On average, America’s new car dealers have about 80 selling days’ worth of new cars in stock. That’s a problem. It’s a big enough problem that it could trigger significant discounts on some well-known vehicles.
An old industry guideline tells car dealers to keep about 60 days’ worth of inventory in stock. That number, veteran salespeople say, means they likely have the combination of colors and features you want on hand. Eighty is too many. More than 80 is far too many. The current average is 80 and is made up of outliers, meaning that some brands have far more unsold cars than they’d like.
Data comes from Kelley Blue Book’s parent company, Cox Automotive.
Some Brands Still Under; Some Well Over
The price of the average new car is now 3.5% lower than a year ago. You can’t yet walk into any dealership and expect to pay below MSRP. A handful of popular brands remain under the traditional target.
Toyota dealers ended January with an average of 36 days’ worth of unsold cars. Dealers from rival Honda have just 48.
A majority of brands, though, are close to or over the traditional inventory goal. Ram leads them all with a jaw-dropping 153-day supply.
Brands with more than 100 days include affordable makes like Ford and Nissan and luxury marques like Audi and Genesis.
Car Dealers Adjusting To a New (Old) Reality
Americans have long bought cars in a strange negotiating system rarely used for any other sort of consumer product.
Dealers typically don’t own the cars on their lots. They generally make payments on them through a complex loan arrangement, often to a bank owned by the automaker that built the cars. Dealers need to make enough off of each sale to pay their loan and pocket some profit in order to stay in business.
But cars rarely have set prices. Manufacturers charge suggested prices, but dealers and buyers negotiate the final price of each car separately.
Over more than a century, most Americans grew accustomed to trying to negotiate the manufacturer’s suggested retail price (MSRP) down. Both automakers and dealers created discount programs and advertised them heavily, competing with one another by offering bigger and bigger discounts. Their task was to create enough buzz around incentive programs to get you in the door but leave themselves enough room to make profits off each sale.
Then, the COVID-19 pandemic hit and upset the whole system.
Worldwide supply chain problems, capped off by a global shortage of critical microchips, left automakers building fewer cars than the market wanted to buy. New vehicles started selling over MSRP. Discounts disappeared.
Some automakers loved the results so much they said they’d keep the market undersupplied forever. One CEO even toyed with setting no-haggle prices, Tesla style, and ending negotiation forever.

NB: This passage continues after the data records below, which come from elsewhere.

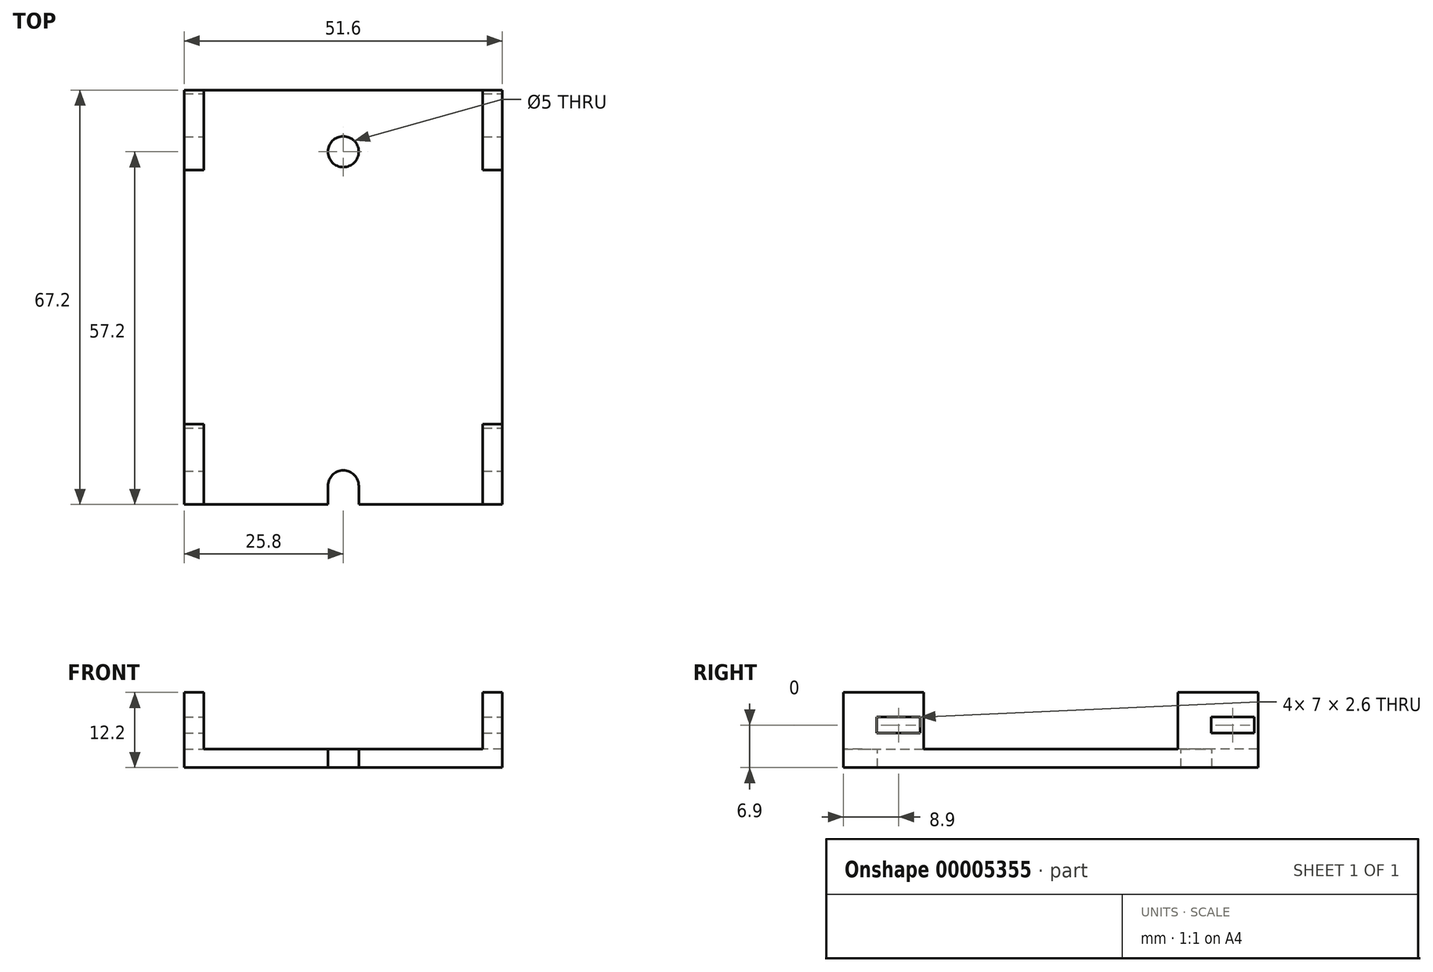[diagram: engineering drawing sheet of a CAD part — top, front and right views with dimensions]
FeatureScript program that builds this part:
annotation { "Feature Type Name" : "Feature", "Feature Type Description" : "" }
export const myFeature = defineFeature(function(context is Context, id is Id, definition is map)
    precondition{}
    {
        {
            var Q0;
            Q0=qCreatedBy(makeId("Top.planeOp"),FACE);
            var sketch = newSketch(context, id + "F0", { "sketchPlane" : qUnion([Q0])});
            skLineSegment(sketch, "E0.bottom", {"start": v(-25.8, 33.6) * mm, "end": v(25.8, 33.6) * mm});
            skLineSegment(sketch, "E0.top", {"start": v(-25.8, -33.6) * mm, "end": v(25.8, -33.6) * mm});
            skLineSegment(sketch, "E0.left", {"start": v(-25.8, 33.6) * mm, "end": v(-25.8, -33.6) * mm});
            skLineSegment(sketch, "E0.right", {"start": v(25.8, 33.6) * mm, "end": v(25.8, -33.6) * mm});
            skPoint(sketch, "E1", {"position": v(0, 33.6) * mm});
            skPoint(sketch, "E2", {"position": v(25.8, 0) * mm});
            skSolve(sketch);
        }
        {
            var Q0;
            Q0=makeQuery(id+"F0.imprint","IMPRINT",FACE,{"disambiguationData":[TD([[makeQuery(id+"F0.imprint","IMPRINT",EDGE,{"derivedFrom":sQuery(id+"F0.wireOp",EDGE,"E0.bottom")}),-1.0]])]});
            extrude(context, id + "F1", {"entities" : qUnion([Q0]), "depth" : 3 * mm});
        }
        {
            var Q0;
            Q0=makeQuery(id+"F1.opExtrude","CAP_FACE",FACE,{"disambiguationData":[OSD([sQuery(id+"F0.wireOp",EDGE,"E0.bottom"),sQuery(id+"F0.wireOp",EDGE,"E0.top"),sQuery(id+"F0.wireOp",EDGE,"E0.left"),sQuery(id+"F0.wireOp",EDGE,"E0.right")])],"isStart":false});
            var sketch = newSketch(context, id + "F2", { "sketchPlane" : qUnion([Q0])});
            skLineSegment(sketch, "E3.bottom", {"start": v(25.8, 33.6) * mm, "end": v(22.6, 33.6) * mm});
            skLineSegment(sketch, "E3.top", {"start": v(25.8, 20.6) * mm, "end": v(22.6, 20.6) * mm});
            skLineSegment(sketch, "E3.left", {"start": v(25.8, 33.6) * mm, "end": v(25.8, 20.6) * mm});
            skLineSegment(sketch, "E3.right", {"start": v(22.6, 33.6) * mm, "end": v(22.6, 20.6) * mm});
            skLineSegment(sketch, "E4.bottom", {"start": v(-25.8, -33.6) * mm, "end": v(-22.6, -33.6) * mm});
            skLineSegment(sketch, "E4.top", {"start": v(-25.8, -20.6) * mm, "end": v(-22.6, -20.6) * mm});
            skLineSegment(sketch, "E4.left", {"start": v(-25.8, -33.6) * mm, "end": v(-25.8, -20.6) * mm});
            skLineSegment(sketch, "E4.right", {"start": v(-22.6, -33.6) * mm, "end": v(-22.6, -20.6) * mm});
            skLineSegment(sketch, "E5.bottom", {"start": v(25.8, -33.6) * mm, "end": v(22.6, -33.6) * mm});
            skLineSegment(sketch, "E5.top", {"start": v(25.8, -20.6) * mm, "end": v(22.6, -20.6) * mm});
            skLineSegment(sketch, "E5.left", {"start": v(25.8, -33.6) * mm, "end": v(25.8, -20.6) * mm});
            skLineSegment(sketch, "E5.right", {"start": v(22.6, -33.6) * mm, "end": v(22.6, -20.6) * mm});
            skLineSegment(sketch, "E6.bottom", {"start": v(-25.8, 33.6) * mm, "end": v(-22.6, 33.6) * mm});
            skLineSegment(sketch, "E6.top", {"start": v(-25.8, 20.6) * mm, "end": v(-22.6, 20.6) * mm});
            skLineSegment(sketch, "E6.left", {"start": v(-25.8, 33.6) * mm, "end": v(-25.8, 20.6) * mm});
            skLineSegment(sketch, "E6.right", {"start": v(-22.6, 33.6) * mm, "end": v(-22.6, 20.6) * mm});
            skSolve(sketch);
        }
        {
            var Q0;
            Q0 = qSketchRegion(id + "F2", true);
            extrude(context, id + "F3", {"entities" : qUnion([Q0]), "operationType" : NewBodyOperationType.ADD, "depth" : 9.2 * mm});
        }
        {
            var Q0;
            Q0=makeQuery(id+"F3.boolean.opBoolean","MERGE",FACE,{"derivedFrom":[makeQuery(id+"F1.opExtrude","SWEPT_FACE",FACE,{"disambiguationData":[OSD([sQuery(id+"F0.wireOp",EDGE,"E0.right")])]}),makeQuery(id+"F3.opExtrude","SWEPT_FACE",FACE,{"disambiguationData":[OSD([sQuery(id+"F2.wireOp",EDGE,"E3.left")])]}),makeQuery(id+"F3.opExtrude","SWEPT_FACE",FACE,{"disambiguationData":[OSD([sQuery(id+"F2.wireOp",EDGE,"E5.left")])]})]});
            var sketch = newSketch(context, id + "F4", { "sketchPlane" : qUnion([Q0])});
            skLineSegment(sketch, "E7.bottom", {"start": v(33, 5.6) * mm, "end": v(26, 5.6) * mm});
            skLineSegment(sketch, "E7.top", {"start": v(33, 8.2) * mm, "end": v(26, 8.2) * mm});
            skLineSegment(sketch, "E7.left", {"start": v(33, 5.6) * mm, "end": v(33, 8.2) * mm});
            skLineSegment(sketch, "E7.right", {"start": v(26, 5.6) * mm, "end": v(26, 8.2) * mm});
            skLineSegment(sketch, "E8.bottom", {"start": v(-21.2, 5.6) * mm, "end": v(-28.2, 5.6) * mm});
            skLineSegment(sketch, "E8.top", {"start": v(-21.2, 8.2) * mm, "end": v(-28.2, 8.2) * mm});
            skLineSegment(sketch, "E8.left", {"start": v(-21.2, 5.6) * mm, "end": v(-21.2, 8.2) * mm});
            skLineSegment(sketch, "E8.right", {"start": v(-28.2, 5.6) * mm, "end": v(-28.2, 8.2) * mm});
            skSolve(sketch);
        }
        {
            var Q0;
            Q0 = qSketchRegion(id + "F4", true);
            extrude(context, id + "F5", {"entities" : qUnion([Q0]), "operationType" : NewBodyOperationType.REMOVE, "endBound" : BoundingType.THROUGH_ALL, "oppositeDirection" : true, "depth" : 25 * mm});
        }
        {
            var Q0;
            Q0=makeQuery(id+"F1.opExtrude","CAP_FACE",FACE,{"disambiguationData":[OSD([sQuery(id+"F0.wireOp",EDGE,"E0.bottom"),sQuery(id+"F0.wireOp",EDGE,"E0.top"),sQuery(id+"F0.wireOp",EDGE,"E0.left"),sQuery(id+"F0.wireOp",EDGE,"E0.right")])],"isStart":false});
            var sketch = newSketch(context, id + "F6", { "sketchPlane" : qUnion([Q0])});
            skCircle(sketch, "E9", {"center": v(0, 23.6) * mm, "radius": 2.5 * mm});
            skCircle(sketch, "E10", {"center": v(0, -30.6) * mm, "radius": 2.5 * mm});
            skLineSegment(sketch, "E11", {"start": v(-2.5, -30.6) * mm, "end": v(-2.5, -33.6) * mm});
            skLineSegment(sketch, "E12", {"start": v(-2.5, -33.6) * mm, "end": v(2.5, -33.6) * mm});
            skLineSegment(sketch, "E13", {"start": v(2.5, -33.6) * mm, "end": v(2.5, -30.6) * mm});
            skSolve(sketch);
        }
        {
            var Q0;
            Q0 = qSketchRegion(id + "F6", true);
            extrude(context, id + "F7", {"entities" : qUnion([Q0]), "operationType" : NewBodyOperationType.REMOVE, "endBound" : BoundingType.THROUGH_ALL, "oppositeDirection" : true, "depth" : 25 * mm});
        }
    });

Many dealers agreed. Leaders of the dealership business predicted that the old model of competing to offer discounts would never come back.
It took about two years for it to return.
The news has hit dealers hard. A recent Cox Automotive survey found dealer sentiment about their business near an all-time low.
“Many auto dealers are seeing their profits decline from record highs in 2021 and 2022, and they are feeling the pinch from high interest rates. Their expenses have gone up significantly, and the downward pressure on pricing has cut into their margins,” explains Cox Automotive Chief Economist Jonathan Smoke.
Discounts Gradually Returning
Though dealers may hate to see the return of heavy competition and major discounts, they know how to work in this kind of market.
They’re bringing back the incentives.
A year ago, America’s car dealers had 750,000 fewer cars in stock, and incentives made up 2.8% of the average new car sale. In January, with inventory approaching pre-pandemic norms, discounts were 5.7% of the average purchase. They’ve more than doubled in just one year.
Some brands are breaking out old playbooks. Dodge recently re-introduced a popular program from 2019 that offers buyers $10 per horsepower to move up to a more powerful engine.
There’s still room for discounts to grow. They routinely topped 10% of the average sale price pre-pandemic.
They’re easiest to find, at the moment, on pickup trucks and SUVs. Trucks, led by the Ram 1500, and SUVs, led by the Ford Bronco Sport, had the highest inventory at the end of January.
Of the top-selling 30 models, the ones with the lowest inventory were mostly Toyota and Honda models. The new Toyota Grand Highlander had the lowest, followed by the Ford Maverick compact pickup, which is available as a hybrid. The new Chevrolet Trax was also at the low end.